BEGIN SOURCE DATA
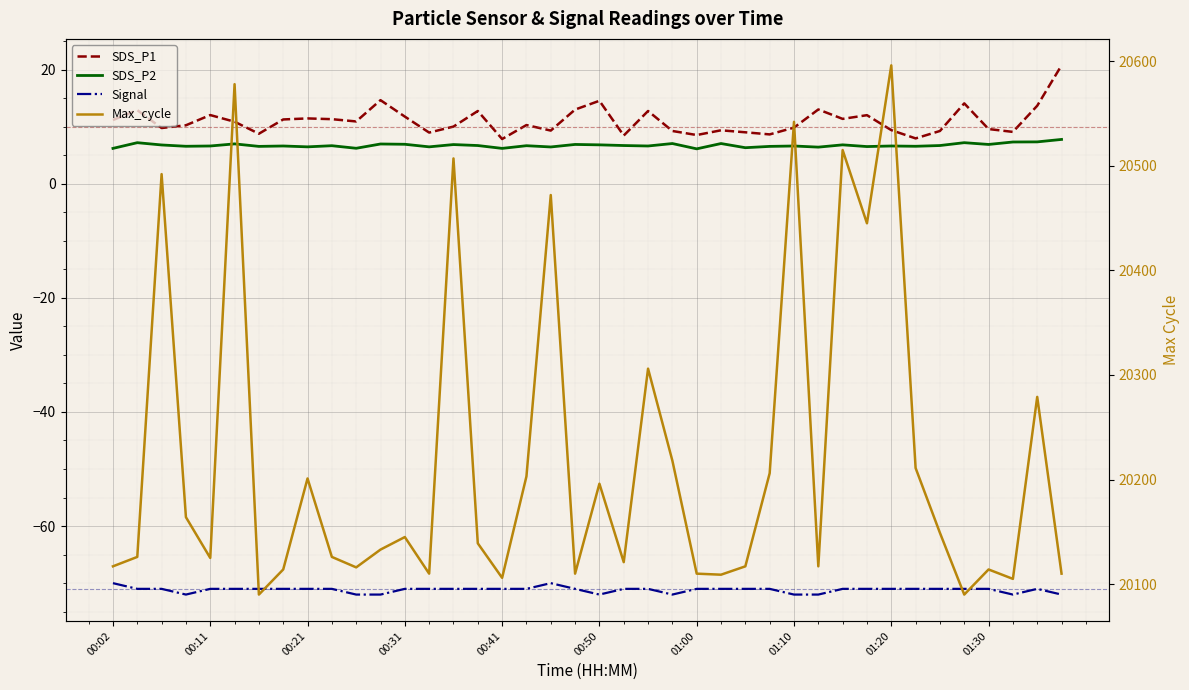

What is the difference between the SDS_P1 values at 14 and 16?

2.2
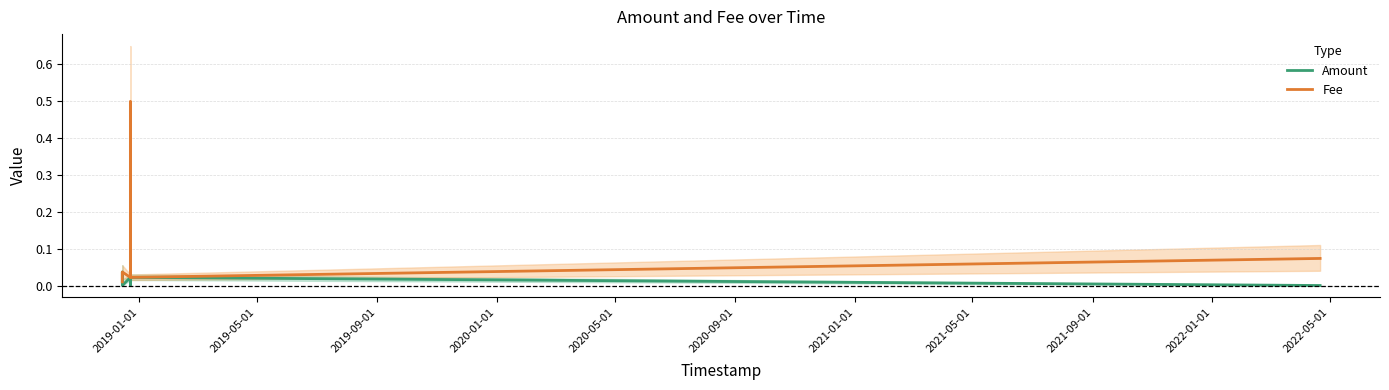

True or false: Fee has more than 0 interior local peaks.

True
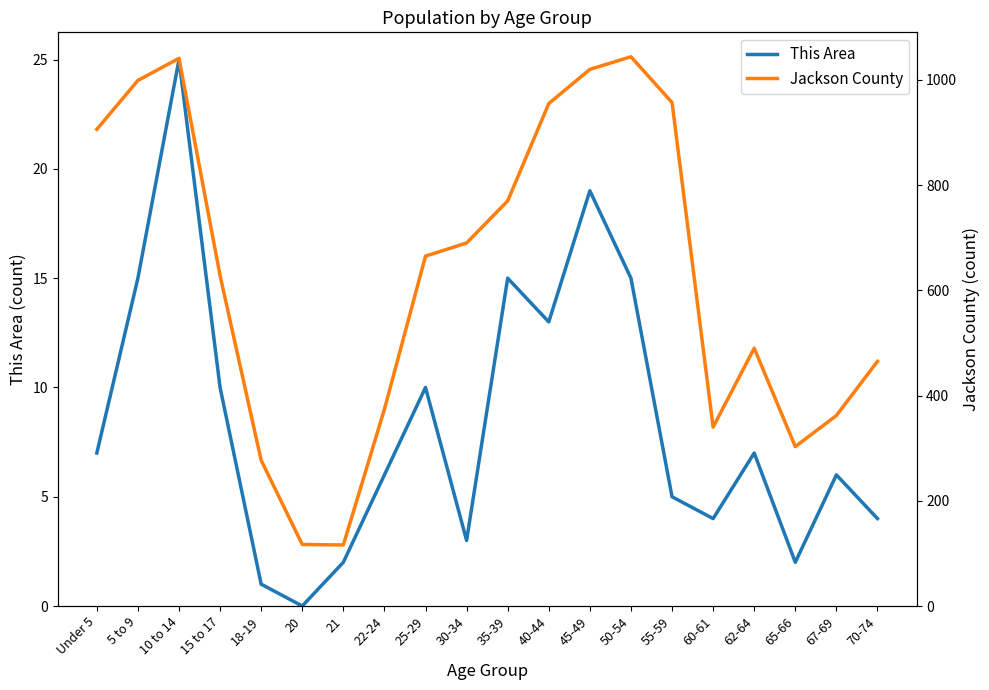

Is it true that Jackson County equals 429 at 15 to 17?

False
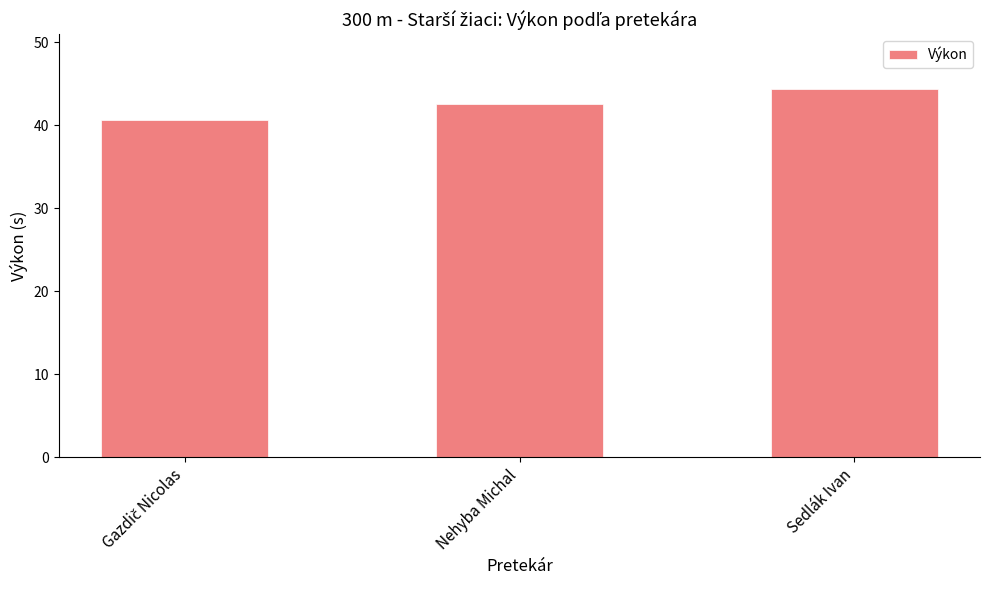

What is the greatest value displayed?

44.3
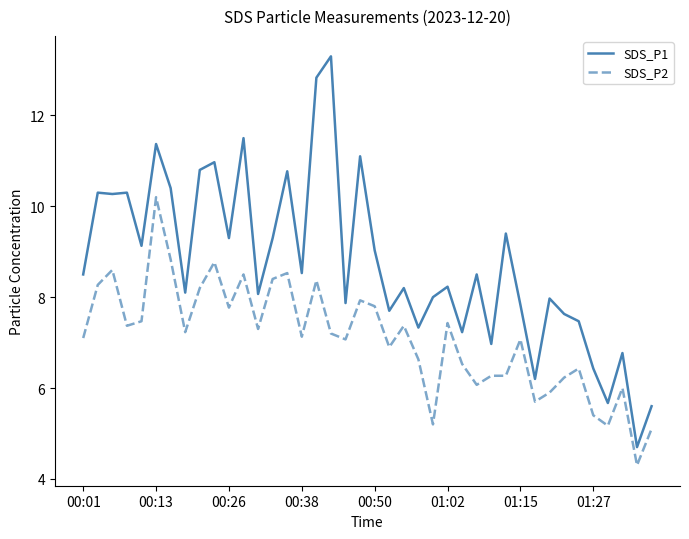

Which series has the largest total across all categories?

SDS_P1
END SOURCE DATA
Please set out the whole listing above as a numbered list, skipping the blank lines and leaving the pictures out.

** OUTPUT BELOW **
1. What is the difference between the SDS_P1 values at 14 and 16?
2. 2.2
3. True or false: Fee has more than 0 interior local peaks.
4. True
5. Is it true that Jackson County equals 429 at 15 to 17?
6. False
7. What is the greatest value displayed?
8. 44.3
9. Which series has the largest total across all categories?
10. SDS_P1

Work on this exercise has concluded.